Saturday, April 28, 2007

Now Then

When I first went to the US of A in 1998 I was a relative newbie to the business of travelling alone and a definte newbie to the country. As things transpired I had 12 hours as I landed in New York to catch a connecting flight to Chicago to begin a long cross country working tour. I had that one day only to get my glimpse of New York.

My dad's first job was in an office in Battery Park, just across from the Staten Island ferry. His company then became one of the first shift of tenants to move into the World Trade Centre when it was completed in 1971. When I sought his advice on what to do in that one day he said that ideally I should get myself from the airport to the World Trade Centre and then sit in it's shadow with a Pastrami-on-Rye sandwich from any of the many deli's in its vicinity for company and contemplate the world sitting the shadow of the towers. And then I could go and do the touristy sightseeing. Of course he was being sentimental. As it turned out his conviction that this would be a good introduction to a city was spot on. They were magnificant buildings, like nothing I had ever seen before. After a quick sandwich hunting walk around the area I sat on a bench and stared at their looming dominance whilst chomping on the tastiest sandwich ever. I'm ever so glad I took my dad's advice all those years ago.

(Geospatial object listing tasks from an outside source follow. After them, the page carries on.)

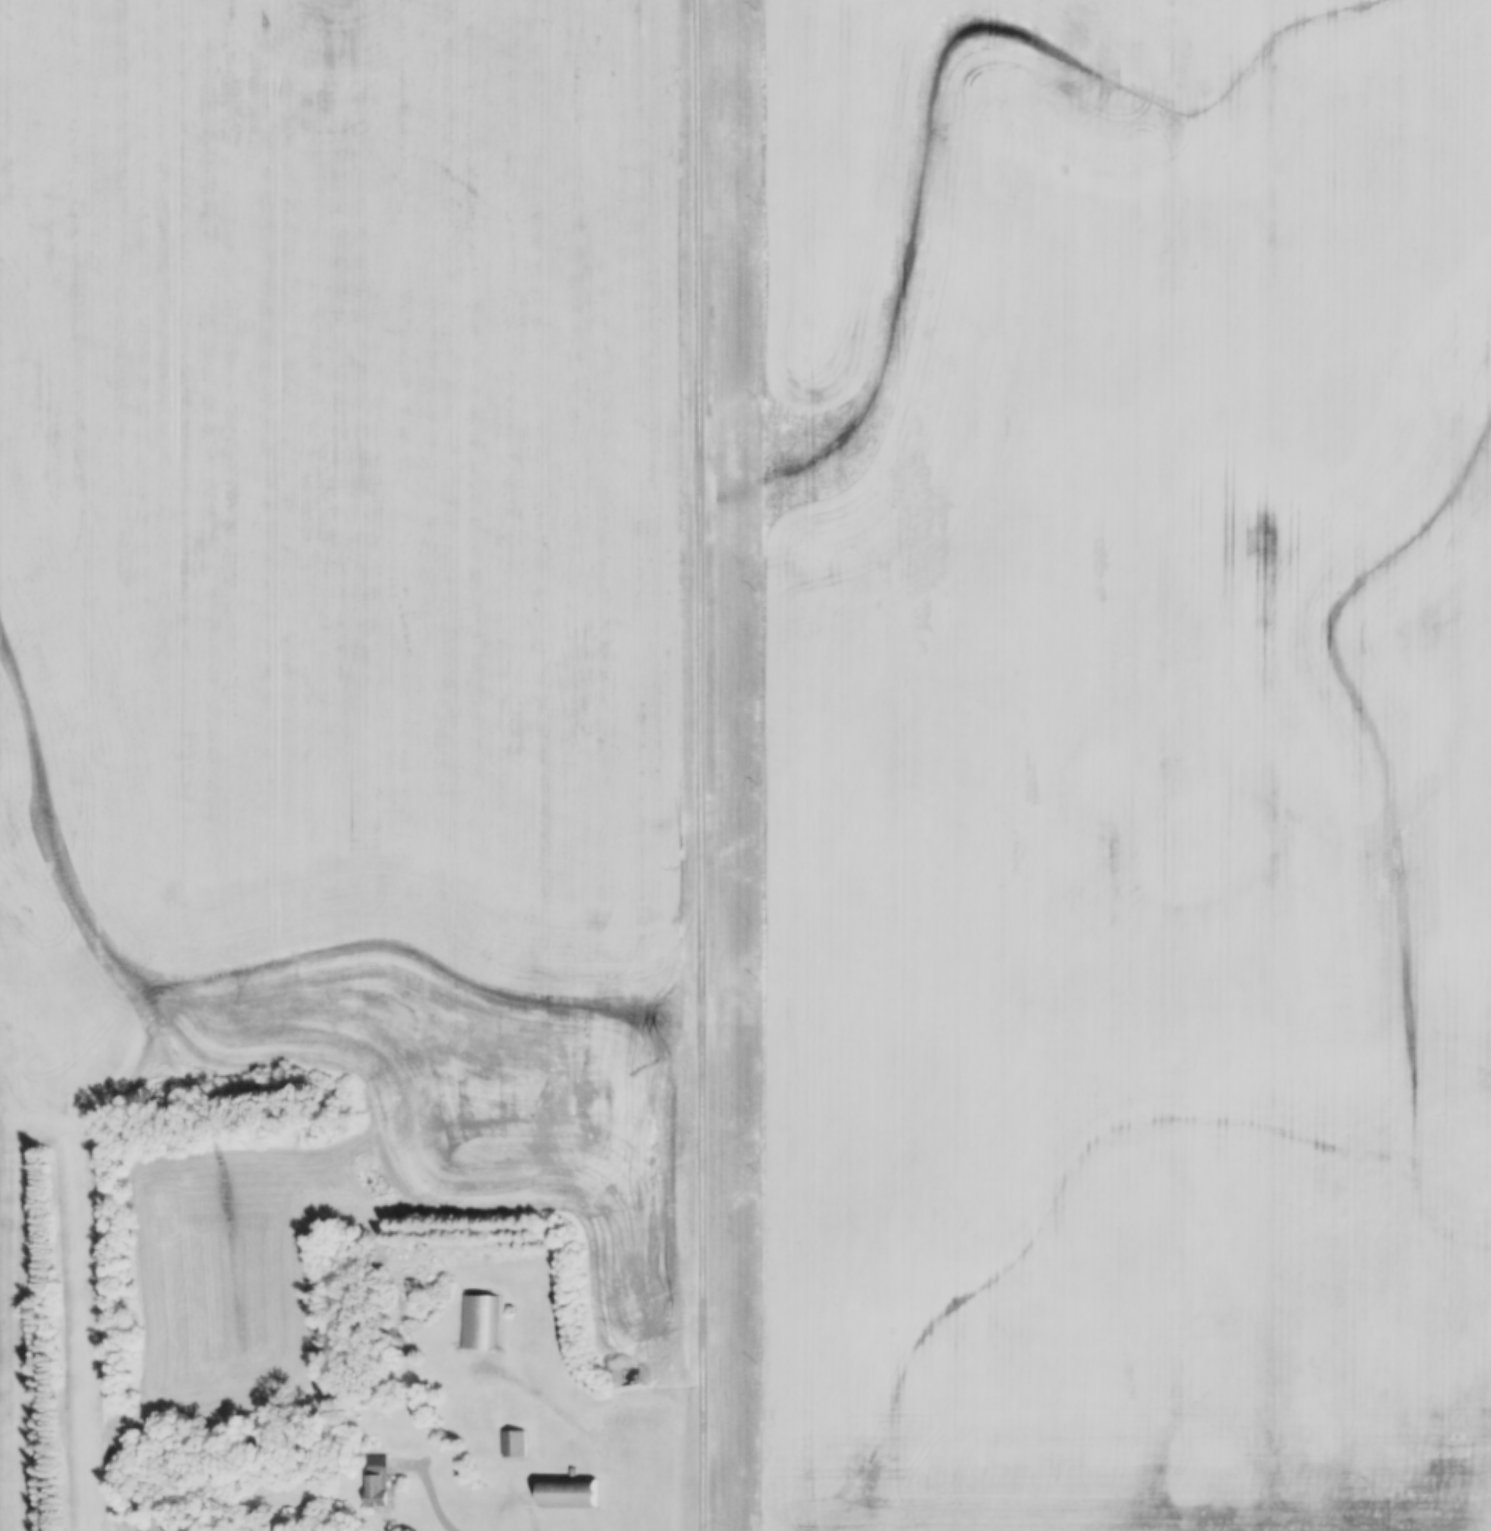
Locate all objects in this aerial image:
road: (699, 765)
building: (476, 1323)
road: (573, 1420)
building: (380, 1484)
building: (570, 1491)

I was going back after 9 years and it was not without trepidation. So much has changed, the world itself was such a different place. It is quite something to go back to that place and not see the towers but instead a building site for the Freedom Tower. V never had the opportunity to see the original buildings but he could see how much I wanted to go back to have a look, so after lunch that the very first day in New York, we went along to have a look. The area is buzzing with people and a palpable energy but there is an unmistakable silence that resonates from the spot where the towers stood. Ground Zero as it is now known is encircled with a wire-metal fence and these wonderful large format photographs adorn it in memory of the people who lost their lives there. As we stood there I reflected on how lucky I was to have seen the original buildings. Old photographs do not do them justice.

I should listen to my father more often.


  1. Reading your post, so beautifully written gave me goose bumps .. dunno why ... on a lighter note,I think I should listen to my dad more often too :-)

  2. What a coincidence. I just emailed a friend in New York as its her birthday. Have a fantastic trip.

    And thanks so much for your advice on making rotis. I tried again and they came out really well!

  3. SS: Thank you. Yeah I should listen more and talk less - a vital ingredient in becoming a better child and a less selfish human being...

    Mallika: Glad roti's turned out well. I think you mis-read my post - I've already had a fantastic trip - sadly its over and I am now back to slaving over work in London!

  4. "The area is buzzing with people and a palpable energy but there is an unmistakable silence that resonates from the spot where the towers stood."

    So true... I get an empty feeling in my stomach just thinking about it.